→ Passage
In 2003 there was another Covid-epidemic, the SARS. More deadly but less contagious. It could have been called SARS CoV-1 as it was a sister virus to the present Coronavirus. That disease has been studied for years and the consensus among scientists is that the main indoor transmission occurred through aerosols, it was mainly airborne. Read this excellent article about airborne transmission.

And you can go even further back. Doctors have had an idea of the air around a sick person as foul, and contagious, for centuries. It was seemingly obvious, already at the beginning of 1900, that the one and only disease that has killed more people in human history than any other, Tuberculosis, spread through coughing and sneezing.

The Black death

And in Venice, the rampant Black Plague hit the city no less than 69 times between 1348 till 1799. Every time with unspeakable sufferings for the people of the city. In those days the microorganisms weren’t known. Bacterias, let alone viruses, were yet to be discovered, and more or less the only cure they had was to build churches and pray. Still, they knew two things:

1. The body of the sick or the dead was contagious. You mustn’t touch anything, and the bodies were burnt, not just buried.

→ Data records
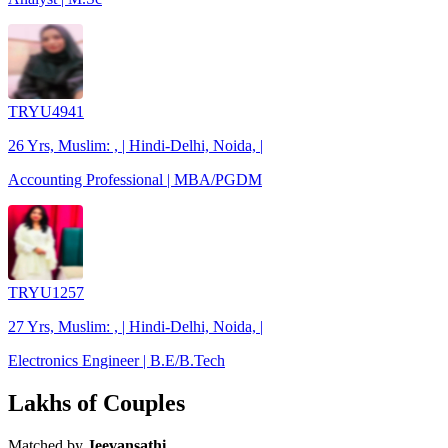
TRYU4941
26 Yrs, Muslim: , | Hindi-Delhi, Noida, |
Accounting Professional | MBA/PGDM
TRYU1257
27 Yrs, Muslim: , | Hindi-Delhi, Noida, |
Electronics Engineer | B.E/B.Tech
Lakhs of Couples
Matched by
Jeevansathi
--
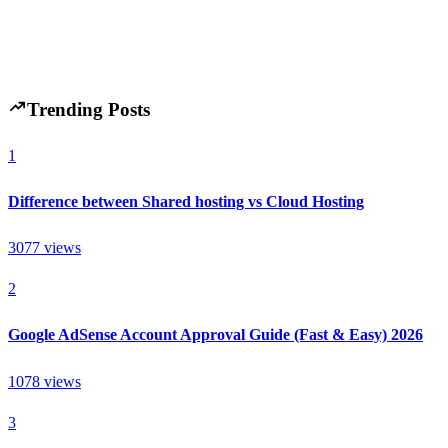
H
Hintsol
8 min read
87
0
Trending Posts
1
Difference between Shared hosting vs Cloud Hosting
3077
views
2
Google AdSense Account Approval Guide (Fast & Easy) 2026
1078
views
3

→ Instructions for the task
According to the passage about airborne disease transmission, how many times did the Black Plague hit Venice between 1348 and 1799?

→ The completed task
69 times